Dataset entries:
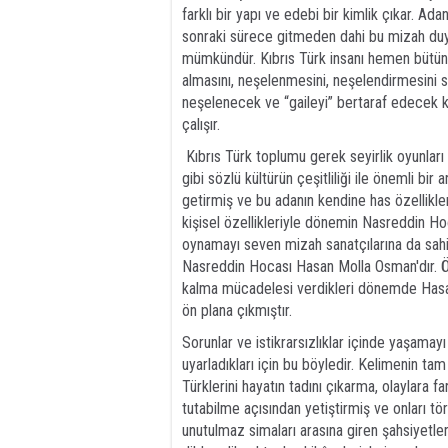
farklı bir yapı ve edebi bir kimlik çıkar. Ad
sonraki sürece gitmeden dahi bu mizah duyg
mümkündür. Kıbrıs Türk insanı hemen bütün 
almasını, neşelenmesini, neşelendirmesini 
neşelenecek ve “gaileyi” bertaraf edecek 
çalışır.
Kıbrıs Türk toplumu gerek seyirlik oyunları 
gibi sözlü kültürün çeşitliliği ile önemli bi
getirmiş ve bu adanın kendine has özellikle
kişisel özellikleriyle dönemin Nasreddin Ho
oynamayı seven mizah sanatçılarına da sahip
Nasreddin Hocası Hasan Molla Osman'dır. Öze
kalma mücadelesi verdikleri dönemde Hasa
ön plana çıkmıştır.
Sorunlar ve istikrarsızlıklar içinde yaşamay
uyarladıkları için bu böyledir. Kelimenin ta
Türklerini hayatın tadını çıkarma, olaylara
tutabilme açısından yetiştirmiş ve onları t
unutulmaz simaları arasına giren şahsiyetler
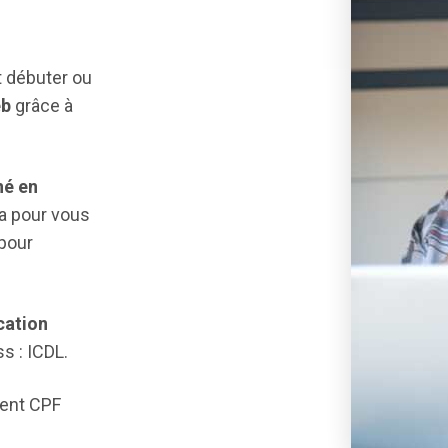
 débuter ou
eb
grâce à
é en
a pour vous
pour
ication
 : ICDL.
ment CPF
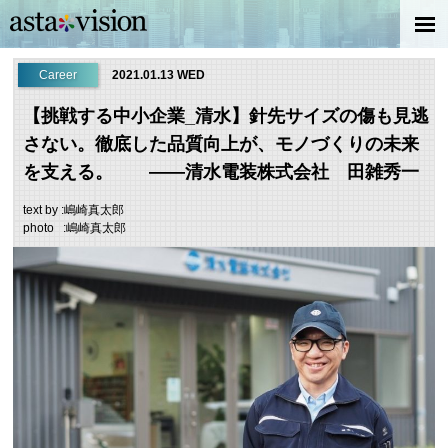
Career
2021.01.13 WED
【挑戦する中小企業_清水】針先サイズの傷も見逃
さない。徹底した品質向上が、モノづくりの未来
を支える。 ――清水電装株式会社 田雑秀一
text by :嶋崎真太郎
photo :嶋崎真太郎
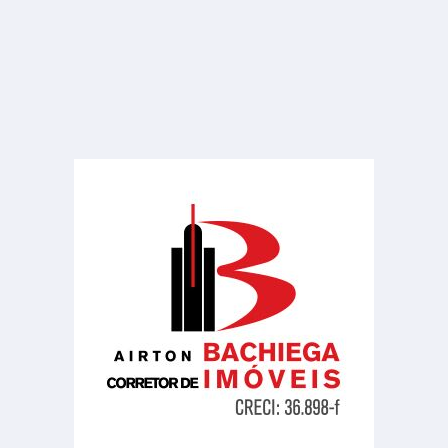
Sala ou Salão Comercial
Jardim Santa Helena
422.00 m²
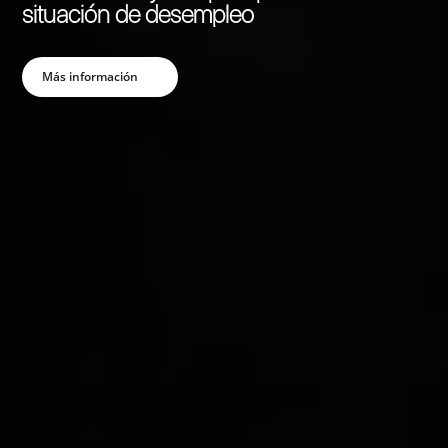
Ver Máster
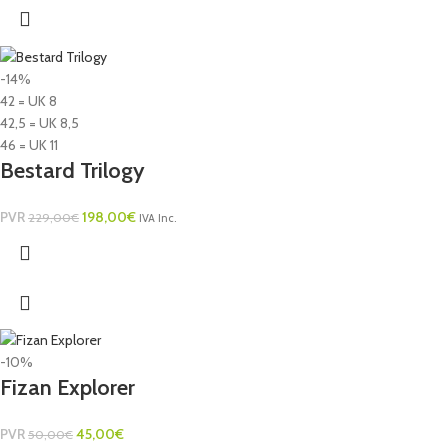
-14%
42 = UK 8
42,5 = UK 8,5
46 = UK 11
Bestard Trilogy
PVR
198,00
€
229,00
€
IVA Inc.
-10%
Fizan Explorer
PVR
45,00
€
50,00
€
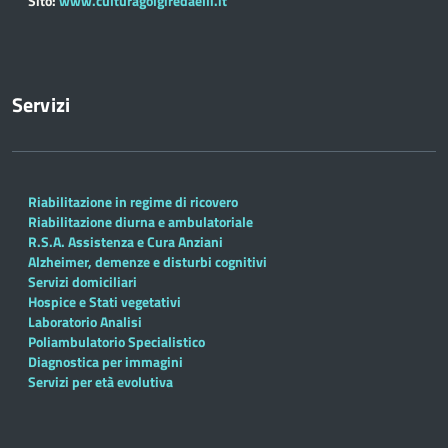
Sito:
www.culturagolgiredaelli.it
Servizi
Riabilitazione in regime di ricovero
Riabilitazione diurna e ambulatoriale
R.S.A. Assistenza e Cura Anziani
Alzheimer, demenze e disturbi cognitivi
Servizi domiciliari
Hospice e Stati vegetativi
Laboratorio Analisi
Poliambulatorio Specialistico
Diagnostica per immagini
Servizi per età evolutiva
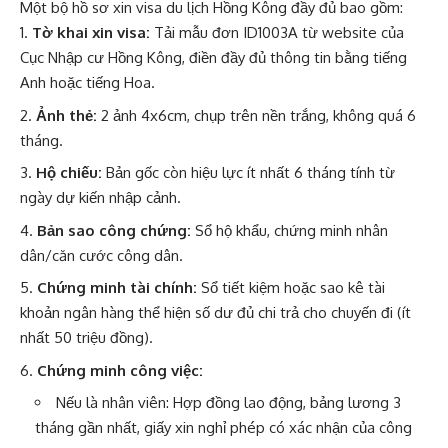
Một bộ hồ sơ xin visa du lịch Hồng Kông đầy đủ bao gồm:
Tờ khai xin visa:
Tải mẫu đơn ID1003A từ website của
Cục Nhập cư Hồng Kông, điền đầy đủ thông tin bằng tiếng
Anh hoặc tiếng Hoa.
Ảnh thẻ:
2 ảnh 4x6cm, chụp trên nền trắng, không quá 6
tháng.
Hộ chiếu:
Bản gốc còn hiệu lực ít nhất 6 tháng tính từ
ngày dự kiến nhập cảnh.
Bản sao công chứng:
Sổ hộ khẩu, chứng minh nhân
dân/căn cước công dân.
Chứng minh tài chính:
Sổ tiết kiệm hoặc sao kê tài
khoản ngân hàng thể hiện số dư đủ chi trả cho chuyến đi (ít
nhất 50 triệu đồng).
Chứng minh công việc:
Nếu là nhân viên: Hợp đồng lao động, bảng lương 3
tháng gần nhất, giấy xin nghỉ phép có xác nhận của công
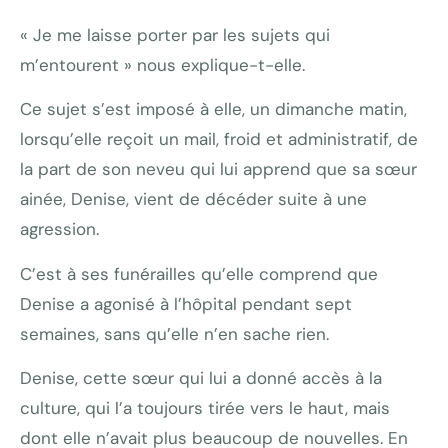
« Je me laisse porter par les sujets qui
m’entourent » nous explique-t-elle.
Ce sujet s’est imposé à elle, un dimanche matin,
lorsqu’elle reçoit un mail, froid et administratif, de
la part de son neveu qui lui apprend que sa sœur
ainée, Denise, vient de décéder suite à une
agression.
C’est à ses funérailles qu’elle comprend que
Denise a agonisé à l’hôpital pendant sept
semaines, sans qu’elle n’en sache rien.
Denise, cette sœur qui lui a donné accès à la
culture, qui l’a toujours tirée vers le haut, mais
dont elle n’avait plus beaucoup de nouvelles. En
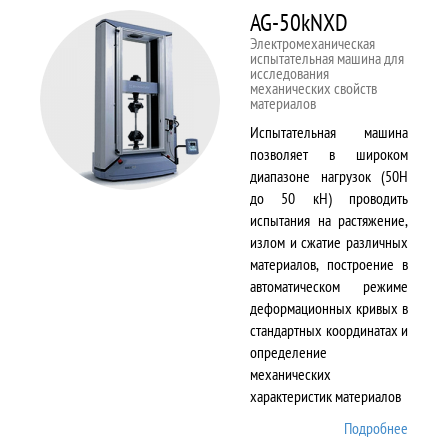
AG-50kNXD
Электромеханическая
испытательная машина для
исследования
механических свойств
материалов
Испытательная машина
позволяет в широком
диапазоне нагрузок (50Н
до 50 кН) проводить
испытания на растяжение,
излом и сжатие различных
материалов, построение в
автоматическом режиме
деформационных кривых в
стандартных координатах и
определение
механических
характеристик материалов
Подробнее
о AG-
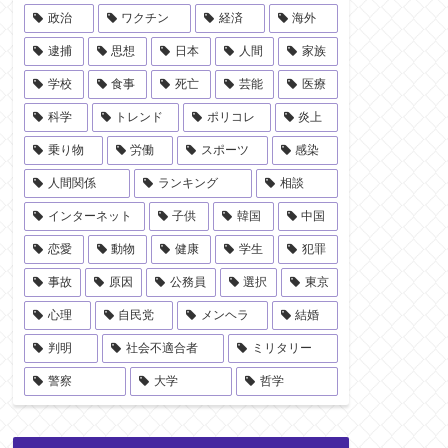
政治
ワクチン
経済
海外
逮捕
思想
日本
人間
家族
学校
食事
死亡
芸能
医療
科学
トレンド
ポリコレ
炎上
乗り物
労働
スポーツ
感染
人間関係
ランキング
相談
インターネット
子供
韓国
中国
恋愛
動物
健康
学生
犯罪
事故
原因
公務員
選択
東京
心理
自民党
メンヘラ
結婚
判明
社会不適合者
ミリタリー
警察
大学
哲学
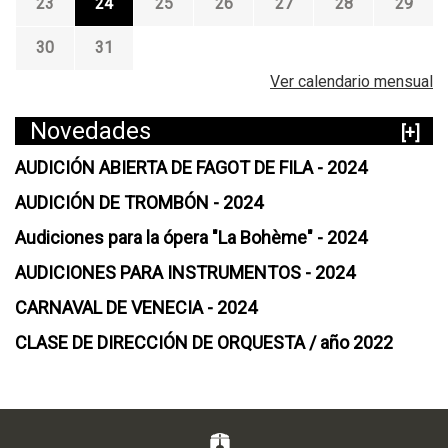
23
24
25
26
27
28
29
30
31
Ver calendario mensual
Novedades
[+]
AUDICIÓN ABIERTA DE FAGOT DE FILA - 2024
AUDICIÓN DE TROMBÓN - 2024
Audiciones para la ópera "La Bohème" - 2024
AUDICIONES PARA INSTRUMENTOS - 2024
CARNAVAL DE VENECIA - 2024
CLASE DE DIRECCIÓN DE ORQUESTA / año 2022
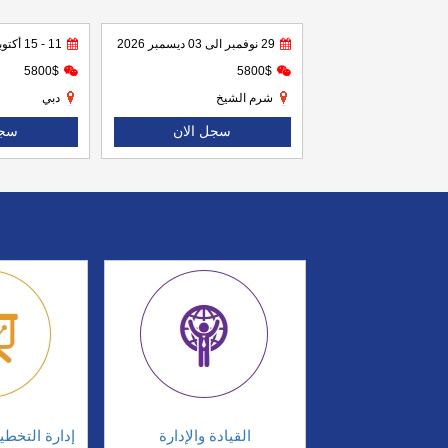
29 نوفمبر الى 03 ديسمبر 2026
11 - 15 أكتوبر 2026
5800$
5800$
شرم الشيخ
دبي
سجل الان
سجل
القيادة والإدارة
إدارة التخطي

▸ REQUEST
From the entries above, copy every line where the word "материалов" shows up.

▸ OUTPUT FOR THIS EXERCISE
материалов
материалов, построение в
характеристик материалов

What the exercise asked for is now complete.